In the past week I have seen conflicting discussions about QR codes. On the 1st of September, DigitalBuzzBlog referenced an infographic which visualised the ‘rise’ of QR codes. According to the article, QR code uptake has increased 4589% from early 2010 to early 2011. In other Marketing led innovations, an increase in demand such as this would signify a positive future for the stakeholders and investors involved. But the question posed by tech enthusiasts and the digital media industry looms overhead: will Near Field Communication (NFC) kill the QR code rather quickly? High profile gadget lover and Mobile Tech Blogger, Clinton Jeff seems to think so in a post he uploaded to ZOMGITSCJ today – although he does also argue the cost of embedding a NFC chip to respond to a NFC enabled device may prevent the uptake of NFC spreading too fast.

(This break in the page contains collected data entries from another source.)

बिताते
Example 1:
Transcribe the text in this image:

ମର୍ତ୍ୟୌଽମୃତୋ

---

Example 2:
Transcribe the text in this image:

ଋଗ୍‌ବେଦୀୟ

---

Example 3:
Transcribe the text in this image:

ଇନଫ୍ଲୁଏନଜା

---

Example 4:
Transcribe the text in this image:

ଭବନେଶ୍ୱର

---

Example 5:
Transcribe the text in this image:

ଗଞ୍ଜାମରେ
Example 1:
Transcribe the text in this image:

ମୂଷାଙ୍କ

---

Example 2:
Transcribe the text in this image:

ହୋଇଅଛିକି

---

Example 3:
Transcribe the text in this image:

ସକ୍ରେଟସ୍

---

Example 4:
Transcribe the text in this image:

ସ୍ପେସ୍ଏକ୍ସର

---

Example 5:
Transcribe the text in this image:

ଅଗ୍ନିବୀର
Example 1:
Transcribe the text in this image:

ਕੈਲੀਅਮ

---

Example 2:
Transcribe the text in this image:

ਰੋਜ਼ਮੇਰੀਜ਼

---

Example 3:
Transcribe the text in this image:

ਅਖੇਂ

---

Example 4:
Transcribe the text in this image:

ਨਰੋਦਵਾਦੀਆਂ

So I’ve thought about it. I’ve specifically been asked what I think about QR codes by other media industry professionals and my answer was – they’re outdated. Yet I continued to work them in to several creative campaign strategies with the aim to redirect Offline conversation back Online, where activity could be tracked and measured. So why, if I didn’t like them, did I continue to use them? I now see that is in fact a false dilemma – for at least 2 more years I expect QR codes and NFC to exist in tandem, until eventually the product life cycle ends and NFC takes over.
Why 2 years? This comes down to the target audience. If you want to correctly identify a market segment you have to start with the world’s entire population and discount those of whom you feel the campaign, product or service does not apply. For QR codes, we could easily say that tech savvy, media led individuals will naturally have lost interest.

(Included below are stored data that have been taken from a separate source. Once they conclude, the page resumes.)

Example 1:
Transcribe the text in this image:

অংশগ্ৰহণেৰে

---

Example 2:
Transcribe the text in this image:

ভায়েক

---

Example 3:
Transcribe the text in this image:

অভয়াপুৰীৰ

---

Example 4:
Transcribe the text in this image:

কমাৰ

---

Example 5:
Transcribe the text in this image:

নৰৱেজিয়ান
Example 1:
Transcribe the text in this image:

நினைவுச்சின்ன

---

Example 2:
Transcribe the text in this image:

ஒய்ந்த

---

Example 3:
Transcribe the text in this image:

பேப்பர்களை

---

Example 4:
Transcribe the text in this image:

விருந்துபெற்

But that still leaves the rest of the world. What about the late adopters? I’m talking about the people who have just purchased their first smartphone, adults whom only now have had their first experience with an iPad. The world of Apps and digital interaction rests at their anxious fingertips and QR codes are that perfect medium to bridge their technical gap– and show them – there’s a reason to use your smartphone beyond phonecalls, texting and email. I imagine those that download a QR reader App and scan a QR code for the first time, will marvel at the wonder of how a barcode can give you an exclusive offer, or open a hidden world of yet to be discovered content and do so time and again, before the novelty wears off. Not to mention they are easily created, cost effective and can be integrated with traditional media such as print, packaging and outdoor advertising, so I don’t think Brand and Marketing departments will veto them any time soon.

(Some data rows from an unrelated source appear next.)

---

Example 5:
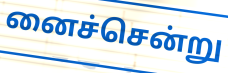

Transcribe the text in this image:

னைச்சென்று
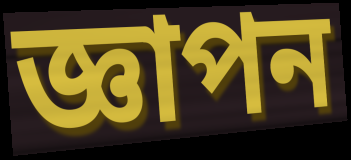
জ্ঞাপন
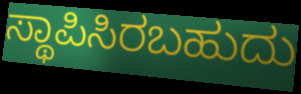
ಸ್ಥಾಪಿಸಿರಬಹುದು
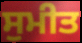
ਸੁਮੀਤ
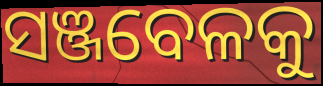
ସଞ୍ଜବେଳକୁ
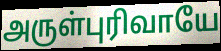
அருள்புரிவாயே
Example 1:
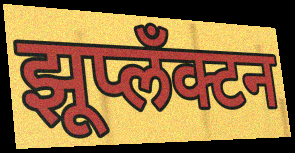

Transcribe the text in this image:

झूप्लँक्टन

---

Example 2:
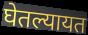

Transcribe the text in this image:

घेतल्यायत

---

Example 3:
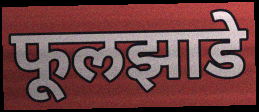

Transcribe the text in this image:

फूलझाडे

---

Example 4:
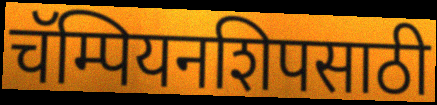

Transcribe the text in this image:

चॅम्पियनशिपसाठी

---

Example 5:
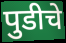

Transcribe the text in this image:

पुडीचे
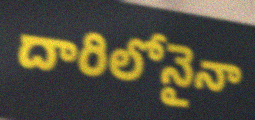
దారిలోనైనా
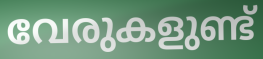
വേരുകളുണ്ട്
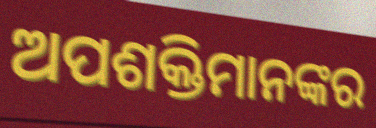
ଅପଶକ୍ତିମାନଙ୍କର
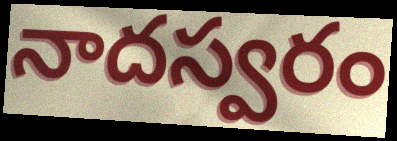
నాదస్వరం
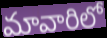
మావారిలో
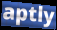
aptly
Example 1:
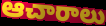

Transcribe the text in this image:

ఆచారాలు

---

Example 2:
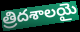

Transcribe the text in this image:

త్రిదశాలయై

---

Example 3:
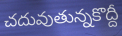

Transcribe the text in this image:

చదువుతున్నకొద్దీ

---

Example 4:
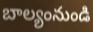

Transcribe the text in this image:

బాల్యంనుండి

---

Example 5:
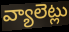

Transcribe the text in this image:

వ్యాలెట్లు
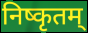
निष्कृतम्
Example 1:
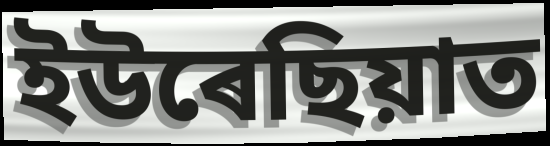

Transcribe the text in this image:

Even those already with smartphones often need to be walked through what is the difference between Wi-Fi, 3G, Bluetooth and HDMI – having failed to realise most products they currently own can be synced, connected or activated to other household appliances. Yet, a QR code is something that makes relative sense – it’s like a supermarket barcode, but instead of scanning and outputting a price to a check-out computer, it produces a link to a URL (or for our target market, what they commonly refer to, as a website). I’m sure this target market will understand the idea of NFC. But will they care that a QR code is now a little dated? Will they rush out to get an NFC enabled mobile device, or for now, will they think – what’s the value in having a NFC reader- and be content with spotting a QR code, scanning it with their smartphone and seeing where it takes them?
‘11 out of 50 Fortune companies are incorporating QR codes into their marketing strategy’. Clearly, the market is far from penetrated. And once it is common knowledge that QR codes unlock special offers or take you to exclusive Online places, I believe we’ll see a lot more products using them before the fad truly expires. Sure NFC is amazing technology with a new realm of digital possibilities for the media industry and tech lovers alike, but in terms of an existing, viable target market – let’s talk about NFC in one or two years, because right now I believe the average consumer doesn’t really care.